La Cruzada Albigense se lanzó dentro de un territorio como era el sur de Francia para suprimir la corriente religiosa cátara. Esta corriente “herética” era una gran amenaza para la Iglesia Católica, al criticar su corrupción, despotismo e hipocresía, y al contrastar la enorme riqueza del Papa y los obispos frente a la pobreza del pueblo llano. Los cátaros predicaban la igualdad, la solidaridad y el desarrollo individual como única fuente de salvación, una doctrina que de haberse extendido habría acabado con el predominio de la Iglesia Católica en el Mundo Medieval.

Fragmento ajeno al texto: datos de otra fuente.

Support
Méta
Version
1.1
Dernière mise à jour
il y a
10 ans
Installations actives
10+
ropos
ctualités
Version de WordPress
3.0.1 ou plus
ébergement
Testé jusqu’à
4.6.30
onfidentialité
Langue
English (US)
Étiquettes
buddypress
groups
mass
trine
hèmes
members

El fracaso de la Iglesia Católica en combatir la herejía, generó que no solo el pueblo llano fuera atraído por la doctrina cátara, sino que también se sumara la mayoría de la nobleza occitana, convirtiéndose muchos nobles en “creyentes”. Esta nobleza permitió a los cátaros establecer sus principales núcleos en los condados de Agen, Albi, Carcasona y Tolosa.
Dentro de estos condados, los cátaros estaban bajo la protección de la nobleza, lo que significaba qué los inquisidores del papado no pudieran perseguirlos sin el consentimiento del señor de la zona.
La expansión de la herejía cátara era una seria amenaza para el predominio de la Iglesia Católica en el mundo feudal y para el orden social establecido, lo que originó que el Papa Inocencio III, que llegó al poder en 1198, escribiera a sus obispos de Occitania instándoles a castigar a los herejes cátaros por todos los medios.
La cruzada logró la adhesión de toda la nobleza del norte de Francia, que acudió a la misma motivada por la promesa papal de que podrían apoderarse de las fértiles tierras de los nobles del sur que apoyaban a los cátaros y porque su participación en la contienda les granjearía el perdón de sus pecados.
El fundamentalismo cristiano propagado por la Iglesia Católica en su intento por preservar los privilegios de la aristocracia eclesiástica, cobraría cientos de miles de vidas a lo largo de su historia
El ejército cruzado estaba compuesto por unos 30.000 hombres, un tamaño inmenso para la época. La dirección correspondía en su aspecto religioso al legado papal Arnaud Amalric, y en su aspecto militar estaba dirigida por Simón de Montfort, debido a la larga experiencia militar, que había participado en la Cuarta Cruzada contra Bizancio y había peleado en Tierra Santa.
El 21 de julio de 1209, los cruzados sitiaron Béziers, uno de los principales focos cátaros. Simón de Montfort atacó la ciudad, tomándola rápidamente y masacrando horriblemente a la población, sin importarle si eran cátaros o no.
Más de 8.000 personas murieron en la ciudad de Béziers, cuando fue sitiada pasando a la historia la famosa frase: ”Matadlos a todos, que Dios reconocerá a los suyos”.
Esta matanza sobrecogió a la población y tuvo un efecto devastador sobre los nobles defensores y sus tropas, capitulando sin resistencia la mayoría de fortalezas y ciudades que acogían a los cátaros.
Los cátaros, incapaces de cometer actos de violencia, murieron abrasados en las llamas de la intolerancia que encendió la Iglesia Católica. Murieron por pensar diferente y por ser consecuentes con la doctrina que predicaban.
Tras los cátaros, les llegaría el turno a los Templarios, la Orden de monjes guerreros que sufrió también la influencia oriental del cristianismo, acabando muchos de sus miembros en la hoguera, al igual que los cátaros.
El fundamentalismo cristiano propagado por la Iglesia Católica en su intento por preservar la sociedad estamental y los privilegios económicos y sociales de la aristocracia eclesiástica, cobraría cientos de miles de vidas a lo largo de su historia, manchando de sangre el mensaje de paz y amor de Jesús de Nazareth.
Muy interesante el texto, que comparto. Tengo pendiente la ruta de los enclaves cátaros, pero tengo que cerciorarme antes de que los intereses turísticos de los organizadores no la desvirtúan.